Write out each line of the listing as it stands, without the images.

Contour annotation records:
%%
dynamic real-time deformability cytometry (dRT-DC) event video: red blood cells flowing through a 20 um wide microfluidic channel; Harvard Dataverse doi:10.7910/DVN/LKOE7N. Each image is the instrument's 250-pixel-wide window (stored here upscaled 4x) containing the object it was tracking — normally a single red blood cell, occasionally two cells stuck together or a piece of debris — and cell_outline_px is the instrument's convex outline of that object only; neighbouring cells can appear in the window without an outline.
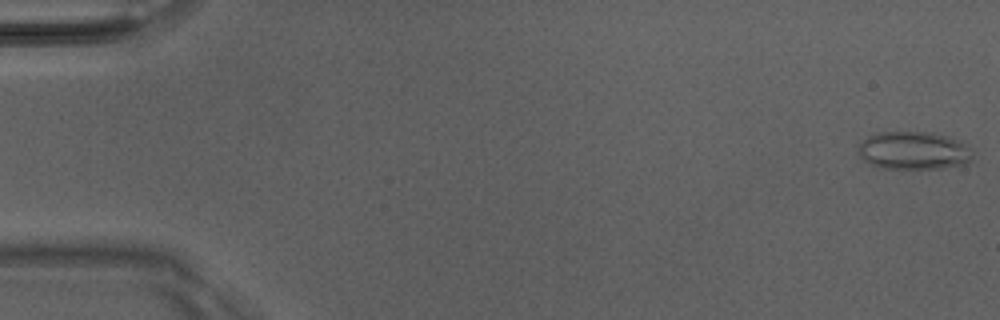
{"species": "Egyptian fruit bat (a non-hibernating species)", "species_latin": "Rousettus aegyptiacus", "temperature_condition": "room temperature", "stored_images_in_passage": 11, "camera_frame_rate_fps": 3000, "um_per_image_px": 0.085, "animal": {"sex": "male"}, "frame": {"image": 1, "passage_image": 1, "time_ms": 0.0, "image_size_px": [1000, 320], "cell_outline_px": [[972, 156], [968, 164], [944, 168], [884, 168], [872, 164], [864, 160], [860, 156], [860, 144], [868, 136], [876, 132], [932, 132], [948, 136], [960, 140], [972, 152]], "centroid_in_image_um": [77.7, 12.79], "position_along_channel_um": 7.3, "area_um2": 25.2}}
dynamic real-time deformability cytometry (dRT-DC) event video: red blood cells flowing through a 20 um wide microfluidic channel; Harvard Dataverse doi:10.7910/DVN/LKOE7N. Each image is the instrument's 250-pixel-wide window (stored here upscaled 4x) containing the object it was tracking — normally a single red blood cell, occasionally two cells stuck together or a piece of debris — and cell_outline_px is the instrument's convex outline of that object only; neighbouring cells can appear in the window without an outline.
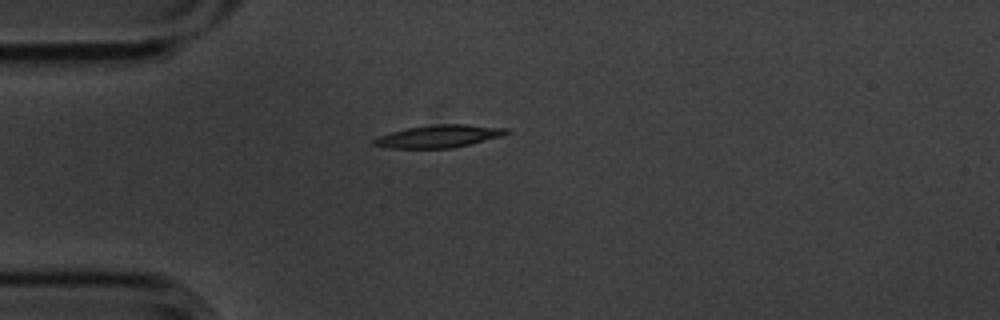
{"species": "common noctule bat (a hibernating species)", "species_latin": "Nyctalus noctula", "temperature_condition": "cold", "stored_images_in_passage": 6, "camera_frame_rate_fps": 3000, "um_per_image_px": 0.085, "animal": {"sex": "male", "body_mass_g": 20.1, "forearm_length_mm": 53.5}, "frame": {"image": 1, "passage_image": 1, "time_ms": 0.0, "image_size_px": [1000, 320], "cell_outline_px": [[512, 132], [504, 136], [452, 148], [392, 148], [372, 144], [372, 140], [380, 136], [392, 132], [408, 128], [436, 124], [464, 124], [508, 128]], "centroid_in_image_um": [37.38, 11.58], "position_along_channel_um": 47.6, "area_um2": 17.34}}
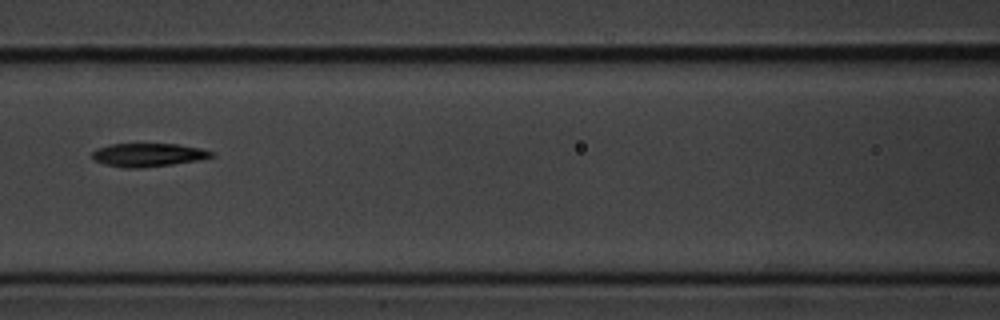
{"frame": {"image": 2, "passage_image": 4, "time_ms": 1.0, "image_size_px": [1000, 320], "cell_outline_px": [[216, 156], [196, 160], [172, 164], [140, 168], [124, 168], [104, 164], [92, 160], [92, 152], [96, 148], [108, 144], [176, 144], [200, 148], [216, 152]], "centroid_in_image_um": [12.56, 13.16], "position_along_channel_um": 154.0, "area_um2": 16.36}}
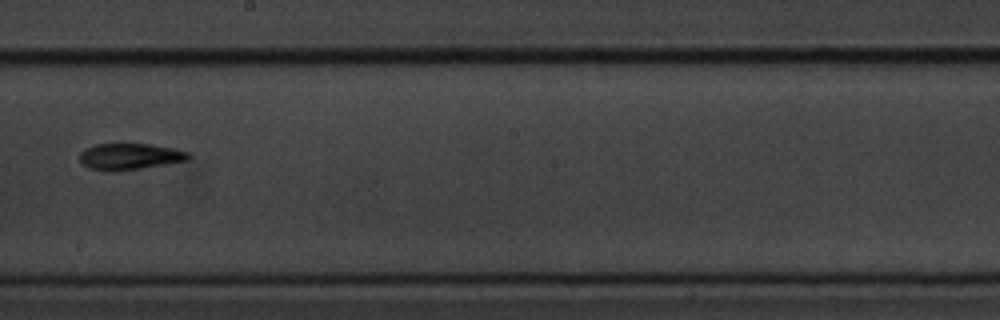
{"frame": {"image": 3, "passage_image": 6, "time_ms": 1.667, "image_size_px": [1000, 320], "cell_outline_px": [[192, 156], [188, 160], [140, 168], [112, 172], [108, 172], [88, 168], [80, 160], [80, 152], [84, 148], [96, 144], [148, 144], [172, 148], [188, 152]], "centroid_in_image_um": [10.99, 13.31], "position_along_channel_um": 237.2, "area_um2": 16.65}}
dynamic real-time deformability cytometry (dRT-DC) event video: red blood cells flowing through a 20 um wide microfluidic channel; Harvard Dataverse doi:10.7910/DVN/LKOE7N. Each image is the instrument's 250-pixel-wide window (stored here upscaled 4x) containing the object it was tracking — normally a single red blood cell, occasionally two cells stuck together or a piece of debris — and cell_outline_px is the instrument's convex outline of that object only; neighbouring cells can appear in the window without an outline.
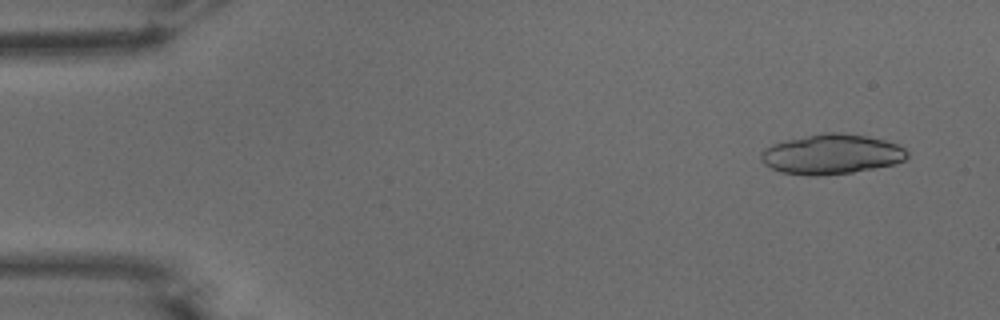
{"species": "common noctule bat (a hibernating species)", "species_latin": "Nyctalus noctula", "temperature_condition": "warm", "stored_images_in_passage": 23, "camera_frame_rate_fps": 3000, "um_per_image_px": 0.085, "animal": {"sex": "male", "body_mass_g": 15.6}, "frame": {"image": 1, "passage_image": 4, "time_ms": 1.0, "image_size_px": [1000, 320], "cell_outline_px": [[908, 156], [904, 160], [896, 164], [852, 172], [816, 176], [812, 176], [780, 172], [764, 164], [760, 160], [760, 152], [764, 148], [788, 140], [824, 132], [840, 132], [868, 136], [884, 140], [896, 144], [904, 148], [908, 152]], "centroid_in_image_um": [70.69, 13.11], "position_along_channel_um": 14.3, "area_um2": 33.93}}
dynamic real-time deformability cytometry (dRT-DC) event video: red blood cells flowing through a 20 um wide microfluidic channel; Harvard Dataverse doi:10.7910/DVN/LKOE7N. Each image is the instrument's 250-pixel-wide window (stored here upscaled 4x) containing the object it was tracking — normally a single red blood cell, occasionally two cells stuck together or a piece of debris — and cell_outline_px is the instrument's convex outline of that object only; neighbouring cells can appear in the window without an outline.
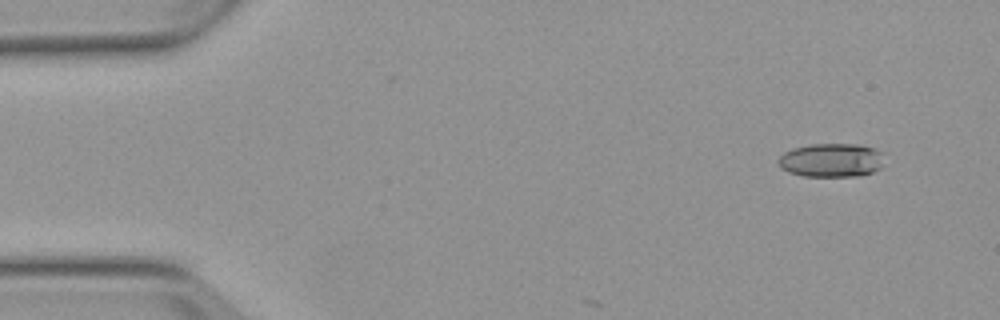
{"species": "Egyptian fruit bat (a non-hibernating species)", "species_latin": "Rousettus aegyptiacus", "temperature_condition": "warm", "stored_images_in_passage": 3, "camera_frame_rate_fps": 3000, "um_per_image_px": 0.085, "animal": {"sex": "female"}, "frame": {"image": 1, "passage_image": 1, "time_ms": 0.0, "image_size_px": [1000, 320], "cell_outline_px": [[884, 152], [880, 168], [872, 172], [860, 176], [804, 176], [788, 172], [780, 168], [780, 156], [784, 152], [792, 148], [812, 144], [860, 144]], "centroid_in_image_um": [70.68, 13.61], "position_along_channel_um": 14.3, "area_um2": 20.87}}
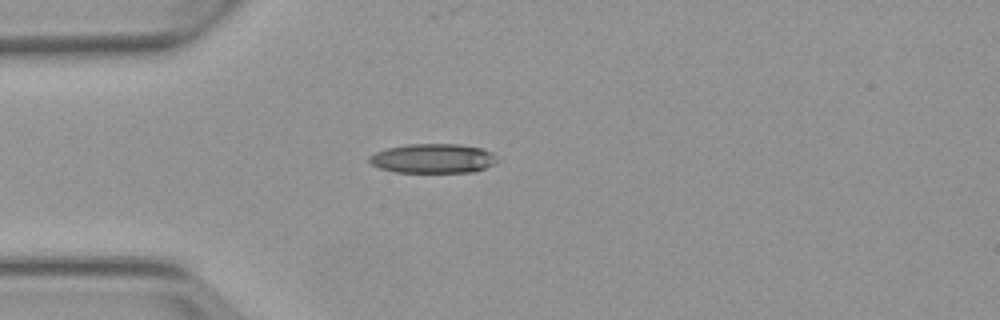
{"frame": {"image": 2, "passage_image": 3, "time_ms": 3.333, "image_size_px": [1000, 320], "cell_outline_px": [[500, 160], [484, 168], [472, 172], [396, 172], [380, 168], [372, 164], [368, 160], [368, 156], [376, 152], [388, 148], [408, 144], [460, 144], [480, 148], [492, 152]], "centroid_in_image_um": [36.81, 13.46], "position_along_channel_um": 48.2, "area_um2": 21.85}}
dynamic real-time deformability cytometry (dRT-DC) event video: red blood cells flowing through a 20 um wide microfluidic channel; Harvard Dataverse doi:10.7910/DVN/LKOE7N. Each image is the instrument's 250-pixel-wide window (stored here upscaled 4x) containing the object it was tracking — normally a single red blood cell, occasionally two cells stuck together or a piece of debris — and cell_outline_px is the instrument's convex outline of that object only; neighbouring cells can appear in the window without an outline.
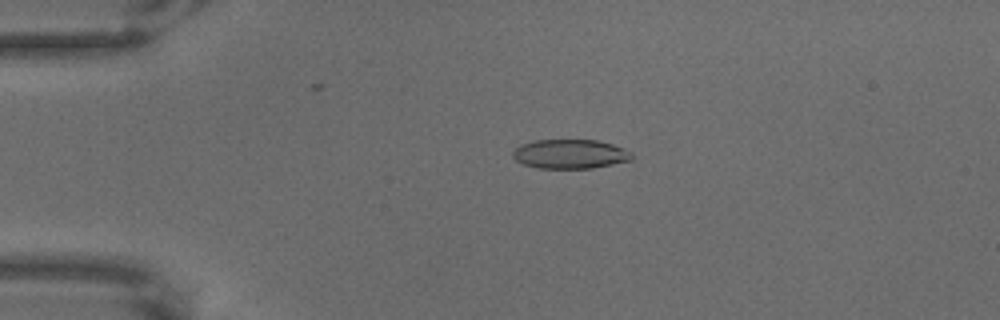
{"species": "common noctule bat (a hibernating species)", "species_latin": "Nyctalus noctula", "temperature_condition": "warm", "stored_images_in_passage": 65, "camera_frame_rate_fps": 3000, "um_per_image_px": 0.085, "animal": {"sex": "male", "body_mass_g": 18.8}, "frame": {"image": 1, "passage_image": 15, "time_ms": 4.667, "image_size_px": [1000, 320], "cell_outline_px": [[632, 160], [592, 168], [540, 168], [524, 164], [516, 160], [512, 156], [512, 152], [520, 144], [532, 140], [596, 140], [612, 144], [624, 148], [632, 152]], "centroid_in_image_um": [48.46, 13.08], "position_along_channel_um": 36.5, "area_um2": 20.29}}
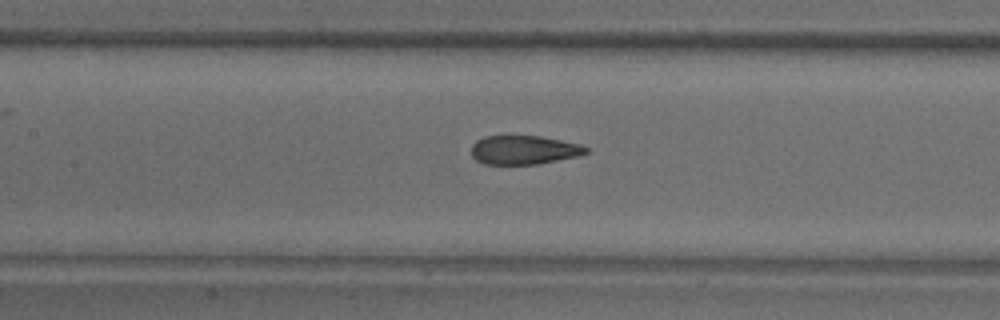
{"frame": {"image": 2, "passage_image": 31, "time_ms": 10.0, "image_size_px": [1000, 320], "cell_outline_px": [[588, 152], [576, 156], [540, 164], [484, 164], [476, 160], [472, 156], [472, 144], [476, 140], [484, 136], [540, 136], [580, 144], [588, 148]], "centroid_in_image_um": [44.51, 12.74], "position_along_channel_um": 162.9, "area_um2": 19.25}}
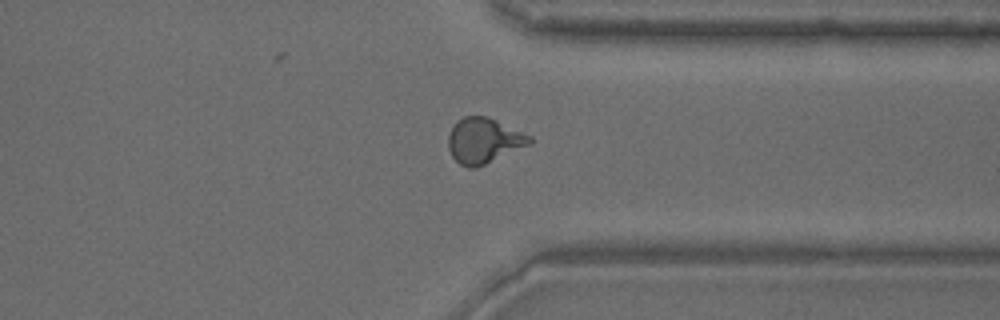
{"frame": {"image": 3, "passage_image": 51, "time_ms": 16.667, "image_size_px": [1000, 320], "cell_outline_px": [[532, 144], [476, 168], [468, 168], [460, 164], [452, 156], [448, 148], [448, 136], [452, 124], [456, 120], [464, 116], [488, 116], [532, 136]], "centroid_in_image_um": [41.12, 11.94], "position_along_channel_um": 370.3, "area_um2": 21.79}}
%%
=== CORRECT ANSWER ===
dynamic real-time deformability cytometry (dRT-DC) event video: red blood cells flowing through a 20 um wide microfluidic channel; Harvard Dataverse doi:10.7910/DVN/LKOE7N. Each image is the instrument's 250-pixel-wide window (stored here upscaled 4x) containing the object it was tracking — normally a single red blood cell, occasionally two cells stuck together or a piece of debris — and cell_outline_px is the instrument's convex outline of that object only; neighbouring cells can appear in the window without an outline.
{"species": "Egyptian fruit bat (a non-hibernating species)", "species_latin": "Rousettus aegyptiacus", "temperature_condition": "room temperature", "stored_images_in_passage": 11, "camera_frame_rate_fps": 3000, "um_per_image_px": 0.085, "animal": {"sex": "male"}, "frame": {"image": 1, "passage_image": 1, "time_ms": 0.0, "image_size_px": [1000, 320], "cell_outline_px": [[972, 156], [968, 164], [944, 168], [884, 168], [872, 164], [864, 160], [860, 156], [860, 144], [868, 136], [876, 132], [932, 132], [948, 136], [960, 140], [972, 152]], "centroid_in_image_um": [77.7, 12.79], "position_along_channel_um": 7.3, "area_um2": 25.2}}
dynamic real-time deformability cytometry (dRT-DC) event video: red blood cells flowing through a 20 um wide microfluidic channel; Harvard Dataverse doi:10.7910/DVN/LKOE7N. Each image is the instrument's 250-pixel-wide window (stored here upscaled 4x) containing the object it was tracking — normally a single red blood cell, occasionally two cells stuck together or a piece of debris — and cell_outline_px is the instrument's convex outline of that object only; neighbouring cells can appear in the window without an outline.
{"species": "common noctule bat (a hibernating species)", "species_latin": "Nyctalus noctula", "temperature_condition": "cold", "stored_images_in_passage": 6, "camera_frame_rate_fps": 3000, "um_per_image_px": 0.085, "animal": {"sex": "male", "body_mass_g": 20.1, "forearm_length_mm": 53.5}, "frame": {"image": 1, "passage_image": 1, "time_ms": 0.0, "image_size_px": [1000, 320], "cell_outline_px": [[512, 132], [504, 136], [452, 148], [392, 148], [372, 144], [372, 140], [380, 136], [392, 132], [408, 128], [436, 124], [464, 124], [508, 128]], "centroid_in_image_um": [37.38, 11.58], "position_along_channel_um": 47.6, "area_um2": 17.34}}
{"frame": {"image": 2, "passage_image": 4, "time_ms": 1.0, "image_size_px": [1000, 320], "cell_outline_px": [[216, 156], [196, 160], [172, 164], [140, 168], [124, 168], [104, 164], [92, 160], [92, 152], [96, 148], [108, 144], [176, 144], [200, 148], [216, 152]], "centroid_in_image_um": [12.56, 13.16], "position_along_channel_um": 154.0, "area_um2": 16.36}}
{"frame": {"image": 3, "passage_image": 6, "time_ms": 1.667, "image_size_px": [1000, 320], "cell_outline_px": [[192, 156], [188, 160], [140, 168], [112, 172], [108, 172], [88, 168], [80, 160], [80, 152], [84, 148], [96, 144], [148, 144], [172, 148], [188, 152]], "centroid_in_image_um": [10.99, 13.31], "position_along_channel_um": 237.2, "area_um2": 16.65}}
dynamic real-time deformability cytometry (dRT-DC) event video: red blood cells flowing through a 20 um wide microfluidic channel; Harvard Dataverse doi:10.7910/DVN/LKOE7N. Each image is the instrument's 250-pixel-wide window (stored here upscaled 4x) containing the object it was tracking — normally a single red blood cell, occasionally two cells stuck together or a piece of debris — and cell_outline_px is the instrument's convex outline of that object only; neighbouring cells can appear in the window without an outline.
{"species": "common noctule bat (a hibernating species)", "species_latin": "Nyctalus noctula", "temperature_condition": "warm", "stored_images_in_passage": 23, "camera_frame_rate_fps": 3000, "um_per_image_px": 0.085, "animal": {"sex": "male", "body_mass_g": 15.6}, "frame": {"image": 1, "passage_image": 4, "time_ms": 1.0, "image_size_px": [1000, 320], "cell_outline_px": [[908, 156], [904, 160], [896, 164], [852, 172], [816, 176], [812, 176], [780, 172], [764, 164], [760, 160], [760, 152], [764, 148], [788, 140], [824, 132], [840, 132], [868, 136], [884, 140], [896, 144], [904, 148], [908, 152]], "centroid_in_image_um": [70.69, 13.11], "position_along_channel_um": 14.3, "area_um2": 33.93}}
dynamic real-time deformability cytometry (dRT-DC) event video: red blood cells flowing through a 20 um wide microfluidic channel; Harvard Dataverse doi:10.7910/DVN/LKOE7N. Each image is the instrument's 250-pixel-wide window (stored here upscaled 4x) containing the object it was tracking — normally a single red blood cell, occasionally two cells stuck together or a piece of debris — and cell_outline_px is the instrument's convex outline of that object only; neighbouring cells can appear in the window without an outline.
{"species": "Egyptian fruit bat (a non-hibernating species)", "species_latin": "Rousettus aegyptiacus", "temperature_condition": "warm", "stored_images_in_passage": 3, "camera_frame_rate_fps": 3000, "um_per_image_px": 0.085, "animal": {"sex": "female"}, "frame": {"image": 1, "passage_image": 1, "time_ms": 0.0, "image_size_px": [1000, 320], "cell_outline_px": [[884, 152], [880, 168], [872, 172], [860, 176], [804, 176], [788, 172], [780, 168], [780, 156], [784, 152], [792, 148], [812, 144], [860, 144]], "centroid_in_image_um": [70.68, 13.61], "position_along_channel_um": 14.3, "area_um2": 20.87}}
{"frame": {"image": 2, "passage_image": 3, "time_ms": 3.333, "image_size_px": [1000, 320], "cell_outline_px": [[500, 160], [484, 168], [472, 172], [396, 172], [380, 168], [372, 164], [368, 160], [368, 156], [376, 152], [388, 148], [408, 144], [460, 144], [480, 148], [492, 152]], "centroid_in_image_um": [36.81, 13.46], "position_along_channel_um": 48.2, "area_um2": 21.85}}
dynamic real-time deformability cytometry (dRT-DC) event video: red blood cells flowing through a 20 um wide microfluidic channel; Harvard Dataverse doi:10.7910/DVN/LKOE7N. Each image is the instrument's 250-pixel-wide window (stored here upscaled 4x) containing the object it was tracking — normally a single red blood cell, occasionally two cells stuck together or a piece of debris — and cell_outline_px is the instrument's convex outline of that object only; neighbouring cells can appear in the window without an outline.
{"species": "common noctule bat (a hibernating species)", "species_latin": "Nyctalus noctula", "temperature_condition": "warm", "stored_images_in_passage": 65, "camera_frame_rate_fps": 3000, "um_per_image_px": 0.085, "animal": {"sex": "male", "body_mass_g": 18.8}, "frame": {"image": 1, "passage_image": 15, "time_ms": 4.667, "image_size_px": [1000, 320], "cell_outline_px": [[632, 160], [592, 168], [540, 168], [524, 164], [516, 160], [512, 156], [512, 152], [520, 144], [532, 140], [596, 140], [612, 144], [624, 148], [632, 152]], "centroid_in_image_um": [48.46, 13.08], "position_along_channel_um": 36.5, "area_um2": 20.29}}
{"frame": {"image": 2, "passage_image": 31, "time_ms": 10.0, "image_size_px": [1000, 320], "cell_outline_px": [[588, 152], [576, 156], [540, 164], [484, 164], [476, 160], [472, 156], [472, 144], [476, 140], [484, 136], [540, 136], [580, 144], [588, 148]], "centroid_in_image_um": [44.51, 12.74], "position_along_channel_um": 162.9, "area_um2": 19.25}}
{"frame": {"image": 3, "passage_image": 51, "time_ms": 16.667, "image_size_px": [1000, 320], "cell_outline_px": [[532, 144], [476, 168], [468, 168], [460, 164], [452, 156], [448, 148], [448, 136], [452, 124], [456, 120], [464, 116], [488, 116], [532, 136]], "centroid_in_image_um": [41.12, 11.94], "position_along_channel_um": 370.3, "area_um2": 21.79}}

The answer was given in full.